2. A new edition of the album, issued by Virgin/EMI in 2003, added Bowie studio material released from 1982–1993 (plus live tracks from 1983 and 1997), and replaced some of the tracks from the original set with alternate versions. This version contains more tracks on each CD than the original release, and does not include the CD-Video/CD-ROM tracks from the original release. This edition was re-released on CD, in a smaller slipcase, in 2014.

# [About this exercise]
In the passage about the album's 2003 edition, translate the sentence "This edition was re-released on CD, in a smaller slipcase, in 2014." into Spanish.

# [Supplied records]

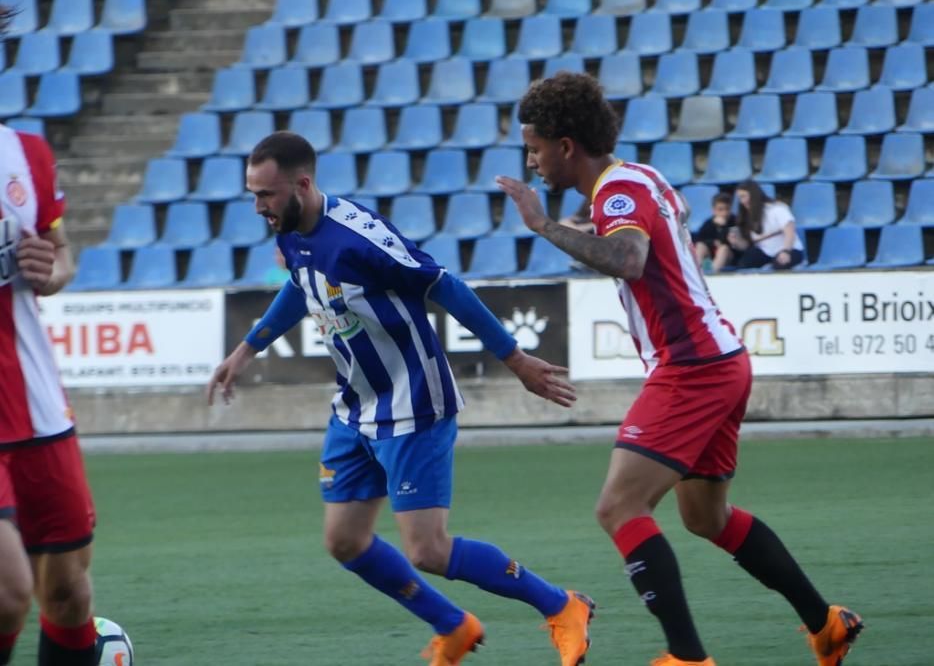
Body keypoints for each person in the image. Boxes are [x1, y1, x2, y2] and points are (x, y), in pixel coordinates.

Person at [496, 72, 863, 666]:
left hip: (691, 367)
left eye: (535, 148)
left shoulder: (618, 192)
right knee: (705, 516)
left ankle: (687, 658)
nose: (531, 161)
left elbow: (630, 258)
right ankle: (826, 624)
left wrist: (542, 225)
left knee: (618, 508)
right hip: (720, 360)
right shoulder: (640, 179)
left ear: (566, 146)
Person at [207, 131, 594, 666]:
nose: (258, 207)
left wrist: (516, 359)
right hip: (354, 408)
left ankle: (562, 604)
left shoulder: (361, 239)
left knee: (428, 550)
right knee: (344, 541)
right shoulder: (292, 229)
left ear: (302, 184)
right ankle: (453, 626)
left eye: (266, 195)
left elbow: (446, 285)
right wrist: (246, 350)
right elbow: (300, 285)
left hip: (414, 403)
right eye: (252, 195)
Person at [0, 6, 99, 666]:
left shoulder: (25, 154)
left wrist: (52, 267)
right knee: (7, 593)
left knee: (65, 594)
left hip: (35, 405)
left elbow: (61, 257)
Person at [728, 180, 804, 270]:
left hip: (790, 249)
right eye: (740, 198)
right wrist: (736, 242)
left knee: (780, 264)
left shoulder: (777, 208)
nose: (742, 201)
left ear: (754, 195)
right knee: (743, 264)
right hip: (765, 252)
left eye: (744, 196)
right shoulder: (745, 216)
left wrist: (786, 251)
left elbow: (790, 233)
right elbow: (747, 245)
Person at [692, 193, 738, 274]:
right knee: (700, 246)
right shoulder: (709, 223)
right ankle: (696, 273)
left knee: (724, 248)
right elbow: (699, 239)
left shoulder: (734, 221)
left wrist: (723, 226)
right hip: (712, 253)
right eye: (720, 209)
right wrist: (713, 242)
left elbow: (729, 243)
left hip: (730, 255)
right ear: (714, 210)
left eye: (727, 209)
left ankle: (713, 274)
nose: (724, 213)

# [Solution to this exercise]
Esta edición se reeditó en CD, en una funda más pequeña, en 2014.